Accordingly, it is possible to further improve the defoaming
properties by making it easier to further press the air bubbles
upstream in the conveying direction of the pressing roller 27.
[0066] In the embodiment of FIG. 5, a pedestal 28 may be provided.
The shape of a conveyor belt support surface 281 on the pedestal 28
is adjusted by the distance from the free roller 25 and the track
of the crawler. In this embodiment, the conveyor belt support
surface 281 may be configured with a flat surface. At this time,
the free roller support unit 26 configured with the crawler is
inclined from the upstream side to the downstream side so as to
approach the conveyor belt support surface 281. Accordingly, even
when the conveyor belt support surface 281 is a flat surface, the
distance between the free roller and the conveyor belt 3 can be
gradually reduced from the upstream side to the downstream
side.
[0067] The free roller will be described in detail. The material of
the free roller is not particularly limited, other than using a
metal such as stainless steel. In a case where an elastic material
such as an elastomer is used on the surface of the free roller, the
effect of smoothing out wrinkles generated on the carrier film on
the surface of the sheet material can be obtained.

What you will do
1) From the free roller passage, quote the part starting at "[0067] The free" and ending at "can be obtained.".
2) Answer these questions from the free roller passage:
(a) What kind of surface may the conveyor belt support surface 281 be configured with?
(b) Which metal does the free roller passage name as a material for the free roller?
(c) What effect is obtained when an elastic material such as an elastomer is used on the surface of the free roller?
3) Write a continuation of the free roller passage, picking up after its final sentence.

Rows

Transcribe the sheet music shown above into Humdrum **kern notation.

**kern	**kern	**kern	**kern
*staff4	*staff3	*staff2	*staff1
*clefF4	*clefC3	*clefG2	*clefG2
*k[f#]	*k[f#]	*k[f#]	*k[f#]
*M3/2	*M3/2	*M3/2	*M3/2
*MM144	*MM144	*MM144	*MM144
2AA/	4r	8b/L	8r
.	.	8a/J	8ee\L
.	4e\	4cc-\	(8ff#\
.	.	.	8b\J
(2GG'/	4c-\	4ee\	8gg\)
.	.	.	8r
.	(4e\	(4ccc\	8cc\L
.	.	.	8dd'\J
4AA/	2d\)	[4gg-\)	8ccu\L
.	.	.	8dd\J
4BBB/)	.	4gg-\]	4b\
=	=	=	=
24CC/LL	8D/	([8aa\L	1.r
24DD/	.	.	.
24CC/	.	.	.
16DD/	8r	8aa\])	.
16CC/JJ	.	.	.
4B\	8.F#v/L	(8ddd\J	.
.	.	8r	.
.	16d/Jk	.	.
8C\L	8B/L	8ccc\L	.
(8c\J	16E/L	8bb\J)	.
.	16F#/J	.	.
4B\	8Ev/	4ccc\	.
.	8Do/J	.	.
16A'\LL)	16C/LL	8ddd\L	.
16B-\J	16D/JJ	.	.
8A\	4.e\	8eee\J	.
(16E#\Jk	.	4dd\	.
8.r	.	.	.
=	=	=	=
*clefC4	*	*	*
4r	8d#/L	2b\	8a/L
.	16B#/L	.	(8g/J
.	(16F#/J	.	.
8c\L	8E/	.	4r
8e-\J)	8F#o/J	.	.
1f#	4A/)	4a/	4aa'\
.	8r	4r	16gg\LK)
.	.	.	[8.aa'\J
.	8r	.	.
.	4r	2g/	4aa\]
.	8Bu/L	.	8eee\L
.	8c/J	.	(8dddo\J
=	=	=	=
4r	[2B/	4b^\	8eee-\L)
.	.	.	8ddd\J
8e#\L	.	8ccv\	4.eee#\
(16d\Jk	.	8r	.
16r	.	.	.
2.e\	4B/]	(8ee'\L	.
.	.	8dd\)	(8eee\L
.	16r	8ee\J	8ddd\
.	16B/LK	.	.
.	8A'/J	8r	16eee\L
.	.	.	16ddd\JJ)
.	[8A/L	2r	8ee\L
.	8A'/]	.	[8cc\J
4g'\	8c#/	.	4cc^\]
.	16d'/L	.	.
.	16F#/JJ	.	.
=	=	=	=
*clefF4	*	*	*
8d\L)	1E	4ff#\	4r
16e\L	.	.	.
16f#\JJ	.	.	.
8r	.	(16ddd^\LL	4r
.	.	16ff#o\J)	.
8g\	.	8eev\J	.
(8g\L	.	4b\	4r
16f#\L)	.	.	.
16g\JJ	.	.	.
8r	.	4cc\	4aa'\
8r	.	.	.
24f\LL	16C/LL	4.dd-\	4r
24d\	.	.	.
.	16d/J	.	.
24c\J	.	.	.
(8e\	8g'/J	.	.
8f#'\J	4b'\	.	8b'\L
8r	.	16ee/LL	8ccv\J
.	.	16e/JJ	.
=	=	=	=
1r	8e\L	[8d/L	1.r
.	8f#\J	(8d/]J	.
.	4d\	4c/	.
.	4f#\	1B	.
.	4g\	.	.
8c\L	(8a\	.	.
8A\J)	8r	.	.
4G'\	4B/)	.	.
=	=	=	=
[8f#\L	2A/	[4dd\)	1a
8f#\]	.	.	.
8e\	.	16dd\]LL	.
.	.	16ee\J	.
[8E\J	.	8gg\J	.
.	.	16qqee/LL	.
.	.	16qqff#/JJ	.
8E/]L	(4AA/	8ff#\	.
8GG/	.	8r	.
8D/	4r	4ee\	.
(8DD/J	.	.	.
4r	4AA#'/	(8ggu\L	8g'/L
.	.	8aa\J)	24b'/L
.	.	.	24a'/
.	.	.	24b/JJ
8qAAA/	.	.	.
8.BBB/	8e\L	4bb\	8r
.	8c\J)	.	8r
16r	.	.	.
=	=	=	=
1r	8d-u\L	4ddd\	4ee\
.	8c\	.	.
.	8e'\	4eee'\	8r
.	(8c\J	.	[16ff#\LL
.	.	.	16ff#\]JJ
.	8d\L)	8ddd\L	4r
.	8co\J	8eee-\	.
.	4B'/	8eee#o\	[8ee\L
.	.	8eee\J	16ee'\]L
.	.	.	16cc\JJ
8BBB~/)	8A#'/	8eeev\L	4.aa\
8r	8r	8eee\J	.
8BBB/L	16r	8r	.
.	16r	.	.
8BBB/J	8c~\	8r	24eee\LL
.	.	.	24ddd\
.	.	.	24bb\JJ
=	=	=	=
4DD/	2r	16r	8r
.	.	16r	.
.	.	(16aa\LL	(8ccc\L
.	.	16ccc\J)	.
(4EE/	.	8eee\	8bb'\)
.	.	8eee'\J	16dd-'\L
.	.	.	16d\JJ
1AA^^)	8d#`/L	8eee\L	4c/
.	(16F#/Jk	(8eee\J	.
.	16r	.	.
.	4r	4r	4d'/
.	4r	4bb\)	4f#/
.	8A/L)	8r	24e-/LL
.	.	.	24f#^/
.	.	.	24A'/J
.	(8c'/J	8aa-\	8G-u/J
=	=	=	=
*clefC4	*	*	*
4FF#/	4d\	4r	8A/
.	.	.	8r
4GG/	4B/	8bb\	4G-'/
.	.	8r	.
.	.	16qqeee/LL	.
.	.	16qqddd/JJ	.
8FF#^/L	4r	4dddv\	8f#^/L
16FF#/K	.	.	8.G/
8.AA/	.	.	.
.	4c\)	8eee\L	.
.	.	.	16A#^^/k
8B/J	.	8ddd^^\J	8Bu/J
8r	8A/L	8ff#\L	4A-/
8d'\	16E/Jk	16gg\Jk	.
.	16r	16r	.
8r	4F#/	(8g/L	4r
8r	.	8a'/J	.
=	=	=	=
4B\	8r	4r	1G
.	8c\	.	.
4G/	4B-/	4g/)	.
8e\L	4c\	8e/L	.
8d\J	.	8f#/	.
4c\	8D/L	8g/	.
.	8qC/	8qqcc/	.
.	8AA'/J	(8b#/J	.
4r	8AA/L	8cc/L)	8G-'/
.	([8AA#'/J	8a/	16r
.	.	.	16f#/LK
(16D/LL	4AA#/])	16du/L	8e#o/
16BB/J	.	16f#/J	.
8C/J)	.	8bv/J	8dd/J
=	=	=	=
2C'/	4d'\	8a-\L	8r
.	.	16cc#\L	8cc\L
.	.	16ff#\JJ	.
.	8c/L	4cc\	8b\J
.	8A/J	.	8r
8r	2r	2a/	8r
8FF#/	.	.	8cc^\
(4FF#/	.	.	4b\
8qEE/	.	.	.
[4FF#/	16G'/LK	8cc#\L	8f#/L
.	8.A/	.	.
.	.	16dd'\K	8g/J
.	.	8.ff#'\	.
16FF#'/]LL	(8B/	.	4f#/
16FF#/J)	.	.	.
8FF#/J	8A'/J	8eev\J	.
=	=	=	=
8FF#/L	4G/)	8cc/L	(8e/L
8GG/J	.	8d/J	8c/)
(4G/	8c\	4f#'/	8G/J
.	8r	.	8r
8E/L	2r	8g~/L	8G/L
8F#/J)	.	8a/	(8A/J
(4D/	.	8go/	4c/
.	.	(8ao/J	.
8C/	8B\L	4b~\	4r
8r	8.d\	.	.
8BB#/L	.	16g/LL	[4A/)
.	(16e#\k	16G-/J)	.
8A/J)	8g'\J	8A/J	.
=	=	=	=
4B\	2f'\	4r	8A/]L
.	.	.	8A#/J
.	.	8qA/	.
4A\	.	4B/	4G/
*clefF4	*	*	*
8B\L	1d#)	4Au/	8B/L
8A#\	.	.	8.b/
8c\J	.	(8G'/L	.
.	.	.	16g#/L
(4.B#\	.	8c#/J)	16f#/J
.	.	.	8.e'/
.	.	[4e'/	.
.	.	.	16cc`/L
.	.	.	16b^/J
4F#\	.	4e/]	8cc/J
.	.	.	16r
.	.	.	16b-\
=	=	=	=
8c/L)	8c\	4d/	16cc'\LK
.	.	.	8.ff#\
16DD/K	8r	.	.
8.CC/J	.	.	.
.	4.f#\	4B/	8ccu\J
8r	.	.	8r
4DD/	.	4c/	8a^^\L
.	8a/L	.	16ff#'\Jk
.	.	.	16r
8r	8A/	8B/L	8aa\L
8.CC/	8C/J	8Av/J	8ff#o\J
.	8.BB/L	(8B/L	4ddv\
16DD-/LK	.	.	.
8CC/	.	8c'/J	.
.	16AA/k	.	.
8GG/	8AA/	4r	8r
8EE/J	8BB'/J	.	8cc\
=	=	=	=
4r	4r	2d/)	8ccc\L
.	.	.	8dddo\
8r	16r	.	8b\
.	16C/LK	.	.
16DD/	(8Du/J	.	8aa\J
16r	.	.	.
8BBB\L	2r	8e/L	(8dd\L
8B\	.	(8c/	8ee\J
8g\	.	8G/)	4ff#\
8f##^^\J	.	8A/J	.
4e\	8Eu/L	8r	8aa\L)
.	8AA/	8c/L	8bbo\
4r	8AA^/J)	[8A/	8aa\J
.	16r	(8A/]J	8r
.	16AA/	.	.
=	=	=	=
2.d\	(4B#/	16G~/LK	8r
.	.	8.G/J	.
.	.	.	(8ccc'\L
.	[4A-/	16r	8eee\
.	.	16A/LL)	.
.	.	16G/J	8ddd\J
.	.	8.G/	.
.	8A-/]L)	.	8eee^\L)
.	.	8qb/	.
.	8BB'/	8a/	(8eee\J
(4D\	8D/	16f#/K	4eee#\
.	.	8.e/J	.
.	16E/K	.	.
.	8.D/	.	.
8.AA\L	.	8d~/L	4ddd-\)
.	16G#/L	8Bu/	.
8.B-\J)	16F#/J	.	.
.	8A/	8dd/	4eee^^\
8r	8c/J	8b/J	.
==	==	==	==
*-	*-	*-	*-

Results of the tasks
1)
[0067] The free roller will be described in detail. The material of
the free roller is not particularly limited, other than using a
metal such as stainless steel. In a case where an elastic material
such as an elastomer is used on the surface of the free roller, the
effect of smoothing out wrinkles generated on the carrier film on
the surface of the sheet material can be obtained.

2)
(a) A flat surface.
(b) Stainless steel.
(c) Wrinkles generated on the carrier film on the surface of the sheet material are smoothed out.

3)
[0068] At least one of the free rollers may have a groove formed
around the rotating shaft of the free roller. The groove formed
around the rotating shaft of the free roller includes a groove
spiraling around the rotating shaft and a groove extending in the
direction along the rotating direction. The groove has an effect of
inducing the air bubbles inside the sheet material. In a case of
the spirally provided groove, there is an effect of moving the air
bubbles along the spiral groove. Accordingly, the air bubbles
inside the sheet material can be discharged to the outside of the
sheet material.
[0069] All the free rollers in the pressing roller may have
grooves, or a grooved free roller and a grooveless free roller may
be mixed. The grooved free roller and the grooveless free roller
may be disposed alternately along the circumferential direction of
the pressing roller, or the grooved free roller and the grooveless
free roller may be disposed every two rollers.
[0070] In a case where there are at least two free rollers which
are in contact with the sheet material at the same time, when the
at least two free rollers are disposed adjacent to each other, the
grooves in the free rollers disposed adjacent to each other may be
disposed to shifted from each other in the direction of the
rotating shaft of the free roller. For example, the concave portion
of the groove of one adjacent free roller and the projection
portion of the other free roller may be disposed to face each
other, or at least a part of the projection portion may be inserted
into the concave portion. The free rollers disposed adjacent to
each other can alternately press the local regions adjacent to each
other on the sheet material. When the local regions on the sheet
material are pressed alternately, the matrix resin is moved, and
accordingly, the pump function of discharging the air bubbles
inside the sheet material to the outside of the sheet material
works.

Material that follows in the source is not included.